Jackson ha portato con sé la rivista per mostrarla a un cliente: un esempio, dice, di come si gestisce una crisi di pubbliche relazioni con intelligenza. «Lei non si è scusata, ha ironizzato sulla situazione. Nell’intervista ha parlato dei suoi problemi di salute mentale, e altre persone raccontano che è stata vittima di violenza domestica. Perciò copre davvero tutti gli aspetti», spiega. (L’ex fidanzato di Lisa “Left Eye” Lopes era stato accusato di aggressione aggravata dopo una lite, anche se il caso fu poi archiviato.)

Mitchell Jackson specialista in pubbliche relazioni in situazioni di crisi ritiene che Reddit sia importante quanto i...

Davanti a una tazza di tè e a un toast all’avocado, Jackson mi racconta della sua infanzia nel Sud della Florida, in un quartiere popolato da figure eccentriche: una drag queen, uno sceriffo finito in carcere per appropriazione indebita, «una lesbica con una gamba sola». Sua madre gestiva un negozio di animali accusato di rifornirsi da allevamenti intensivi.
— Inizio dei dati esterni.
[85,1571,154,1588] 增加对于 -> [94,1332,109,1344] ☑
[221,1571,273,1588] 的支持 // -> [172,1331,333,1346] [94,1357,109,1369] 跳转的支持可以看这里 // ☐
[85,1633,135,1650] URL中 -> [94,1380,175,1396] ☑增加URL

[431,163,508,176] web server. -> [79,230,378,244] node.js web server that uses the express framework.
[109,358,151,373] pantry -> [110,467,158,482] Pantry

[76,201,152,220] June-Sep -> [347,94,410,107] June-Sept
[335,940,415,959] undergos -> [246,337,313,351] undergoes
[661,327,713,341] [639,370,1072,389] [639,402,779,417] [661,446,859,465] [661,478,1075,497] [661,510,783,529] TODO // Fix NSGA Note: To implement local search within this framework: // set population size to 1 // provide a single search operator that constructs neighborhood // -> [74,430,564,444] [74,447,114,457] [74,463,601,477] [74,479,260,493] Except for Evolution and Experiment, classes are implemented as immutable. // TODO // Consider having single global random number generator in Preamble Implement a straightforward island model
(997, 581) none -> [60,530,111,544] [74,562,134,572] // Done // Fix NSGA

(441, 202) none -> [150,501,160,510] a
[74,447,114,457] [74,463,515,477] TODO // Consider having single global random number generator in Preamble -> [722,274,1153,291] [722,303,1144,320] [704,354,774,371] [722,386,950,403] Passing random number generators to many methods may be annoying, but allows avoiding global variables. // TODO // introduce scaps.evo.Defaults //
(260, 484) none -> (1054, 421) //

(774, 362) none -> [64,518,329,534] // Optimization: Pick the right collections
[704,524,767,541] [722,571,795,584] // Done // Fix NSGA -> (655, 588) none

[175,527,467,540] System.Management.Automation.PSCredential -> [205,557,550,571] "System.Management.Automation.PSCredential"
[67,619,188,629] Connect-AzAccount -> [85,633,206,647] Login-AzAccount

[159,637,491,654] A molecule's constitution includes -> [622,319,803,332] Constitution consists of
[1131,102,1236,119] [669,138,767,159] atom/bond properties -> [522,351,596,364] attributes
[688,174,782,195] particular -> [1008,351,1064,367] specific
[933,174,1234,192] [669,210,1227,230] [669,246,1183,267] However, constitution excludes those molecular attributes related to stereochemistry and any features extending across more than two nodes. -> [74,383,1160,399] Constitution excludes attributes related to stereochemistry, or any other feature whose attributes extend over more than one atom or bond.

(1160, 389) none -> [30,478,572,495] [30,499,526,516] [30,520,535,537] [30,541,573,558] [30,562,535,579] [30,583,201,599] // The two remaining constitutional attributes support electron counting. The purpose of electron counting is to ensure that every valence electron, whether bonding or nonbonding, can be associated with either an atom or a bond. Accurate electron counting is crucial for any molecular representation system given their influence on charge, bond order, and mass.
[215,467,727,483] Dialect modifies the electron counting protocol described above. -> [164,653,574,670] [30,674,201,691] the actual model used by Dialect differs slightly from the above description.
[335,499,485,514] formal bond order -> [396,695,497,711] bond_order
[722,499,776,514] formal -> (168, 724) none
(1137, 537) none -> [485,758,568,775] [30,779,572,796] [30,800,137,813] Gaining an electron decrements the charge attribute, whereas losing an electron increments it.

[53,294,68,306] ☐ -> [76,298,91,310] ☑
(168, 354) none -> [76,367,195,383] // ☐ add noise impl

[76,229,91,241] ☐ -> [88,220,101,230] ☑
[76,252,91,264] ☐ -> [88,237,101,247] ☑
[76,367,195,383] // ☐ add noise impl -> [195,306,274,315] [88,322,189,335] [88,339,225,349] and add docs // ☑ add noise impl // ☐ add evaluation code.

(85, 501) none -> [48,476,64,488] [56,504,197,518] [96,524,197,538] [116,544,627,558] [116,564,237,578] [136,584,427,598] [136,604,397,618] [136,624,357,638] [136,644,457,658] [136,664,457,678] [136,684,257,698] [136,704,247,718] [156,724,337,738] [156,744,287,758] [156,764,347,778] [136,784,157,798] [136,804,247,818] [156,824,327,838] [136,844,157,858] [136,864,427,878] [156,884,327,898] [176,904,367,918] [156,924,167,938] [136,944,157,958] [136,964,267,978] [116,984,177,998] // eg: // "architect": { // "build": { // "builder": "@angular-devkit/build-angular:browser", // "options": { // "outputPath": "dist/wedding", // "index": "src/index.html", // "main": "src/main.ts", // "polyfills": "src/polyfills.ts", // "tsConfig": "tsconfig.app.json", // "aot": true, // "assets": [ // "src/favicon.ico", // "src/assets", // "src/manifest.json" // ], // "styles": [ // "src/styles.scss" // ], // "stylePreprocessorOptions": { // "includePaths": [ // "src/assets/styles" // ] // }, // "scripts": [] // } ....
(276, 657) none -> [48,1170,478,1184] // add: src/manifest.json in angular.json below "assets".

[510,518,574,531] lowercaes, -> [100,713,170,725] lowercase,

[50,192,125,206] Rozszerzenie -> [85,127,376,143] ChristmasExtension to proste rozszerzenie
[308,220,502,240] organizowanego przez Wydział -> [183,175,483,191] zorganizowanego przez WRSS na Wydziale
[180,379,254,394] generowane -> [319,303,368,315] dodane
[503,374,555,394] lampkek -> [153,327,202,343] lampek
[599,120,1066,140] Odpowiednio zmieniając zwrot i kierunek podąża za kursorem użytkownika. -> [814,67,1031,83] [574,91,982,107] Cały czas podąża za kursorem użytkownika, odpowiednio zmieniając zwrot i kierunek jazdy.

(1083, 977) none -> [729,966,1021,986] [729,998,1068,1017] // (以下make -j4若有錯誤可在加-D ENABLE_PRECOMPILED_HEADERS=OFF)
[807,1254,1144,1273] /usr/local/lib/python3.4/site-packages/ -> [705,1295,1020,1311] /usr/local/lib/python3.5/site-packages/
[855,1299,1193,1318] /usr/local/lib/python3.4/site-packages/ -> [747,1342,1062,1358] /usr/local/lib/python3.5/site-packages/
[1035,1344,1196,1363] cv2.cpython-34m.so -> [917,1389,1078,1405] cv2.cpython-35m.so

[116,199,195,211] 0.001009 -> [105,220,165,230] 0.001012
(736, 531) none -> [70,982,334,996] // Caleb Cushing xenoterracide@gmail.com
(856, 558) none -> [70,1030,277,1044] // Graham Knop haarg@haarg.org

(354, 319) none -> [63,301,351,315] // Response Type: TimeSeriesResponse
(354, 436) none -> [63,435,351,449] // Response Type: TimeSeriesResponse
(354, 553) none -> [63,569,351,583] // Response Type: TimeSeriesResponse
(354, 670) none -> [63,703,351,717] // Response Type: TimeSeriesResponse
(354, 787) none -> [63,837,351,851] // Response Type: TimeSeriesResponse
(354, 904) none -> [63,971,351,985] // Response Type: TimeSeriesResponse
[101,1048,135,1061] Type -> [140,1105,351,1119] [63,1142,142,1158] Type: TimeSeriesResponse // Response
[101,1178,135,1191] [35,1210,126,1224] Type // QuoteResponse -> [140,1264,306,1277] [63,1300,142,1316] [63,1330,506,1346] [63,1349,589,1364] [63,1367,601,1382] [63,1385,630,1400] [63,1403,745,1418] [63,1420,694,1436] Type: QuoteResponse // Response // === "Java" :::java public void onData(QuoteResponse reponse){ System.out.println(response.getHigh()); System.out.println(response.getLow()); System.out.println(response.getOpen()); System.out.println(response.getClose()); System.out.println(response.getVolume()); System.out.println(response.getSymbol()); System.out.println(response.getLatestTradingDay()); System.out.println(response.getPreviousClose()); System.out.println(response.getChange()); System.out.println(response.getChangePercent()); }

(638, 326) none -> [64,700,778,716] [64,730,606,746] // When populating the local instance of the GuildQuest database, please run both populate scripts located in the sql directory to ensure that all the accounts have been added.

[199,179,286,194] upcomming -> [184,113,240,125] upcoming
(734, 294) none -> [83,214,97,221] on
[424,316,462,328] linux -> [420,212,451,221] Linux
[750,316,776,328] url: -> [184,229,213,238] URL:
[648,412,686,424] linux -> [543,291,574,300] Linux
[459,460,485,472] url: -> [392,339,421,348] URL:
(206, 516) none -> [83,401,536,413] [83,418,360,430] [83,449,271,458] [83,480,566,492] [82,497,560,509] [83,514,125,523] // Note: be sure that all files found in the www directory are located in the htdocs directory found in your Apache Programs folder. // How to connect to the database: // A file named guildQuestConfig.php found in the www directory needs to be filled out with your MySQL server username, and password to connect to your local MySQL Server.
Per difendersi dagli attivisti della PETA che stazionavano regolarmente fuori dal negozio, aveva utilizzato una strategia provocatoria: organizzava zoo didattici rivolti ai membri dell’associazione e pagava senzatetto e adolescenti per contestarli. «Quello è stato il mio primo corso intensivo di PR in situazioni di crisi», dice Jackson. In seguito, ha lavorato per Vice, da cui è stato licenziato dopo che alcune e-mail finite su BuzzFeed hanno rivelato come avesse contattato influencer di destra quali Milo Yiannopoulos per ripubblicare contenuti della testata. Secondo Jackson, era stato un incarico ricevuto dai colleghi per aumentare il traffico. (Come giornalista era, a modo suo, efficace. «Era bravo a procurarsi informazioni, e ovviamente non aveva alcuna etica», mi ha detto un ex collega di Vice).

Jackson considera il suo lavoro una «vocazione dotata di una propria etica». Dice di rifiutare incarichi che prevedano di «diffamare le persone senza motivo» e promette che «lotterà fino alla fine del mondo» in difesa dei suoi clienti. «Chiedi a qualsiasi addetto stampa che abbia attaccato i miei clienti e ti dirà che li ho battuti», afferma. «Loro hanno perso. Io ho vinto, in parte perché conosco i media, ma anche perché ho un’etica».

L’esperienza del licenziamento, o «cancellazione» come lui la definisce, lo ha reso particolarmente adatto a lavorare con persone travolte dalle crisi. «Israele è il cliente dei miei sogni», afferma. Ha qualche consiglio da offrire allo Stato in questo momento? «Non do consigli gratis!», risponde. (Più tardi, mi invia un’e-mail chiedendomi di chiarire che non approva la violenza). La sua agenzia, BCC Communications, si presenta come “un’azienda di comunicazione strategica per un nuovo ambiente mediatico”. Tra i clienti figurano Candace Owens, l’influencer conservatrice Brett Cooper, il podcaster di sinistra Adam Friedland, la scrittrice e attivista queer Sarah Schulman, l’autrice e influencer Caroline Calloway e Maya Henry, ex fidanzata della star degli One Direction, Liam Payne. Jackson racconta che, quando Liam Payne è morto lo scorso autunno, TMZ lo ha subito contattato. Il sito sperava che potesse convincere Maya Henry, sua cliente, a identificare il corpo nelle fotografie in loro possesso.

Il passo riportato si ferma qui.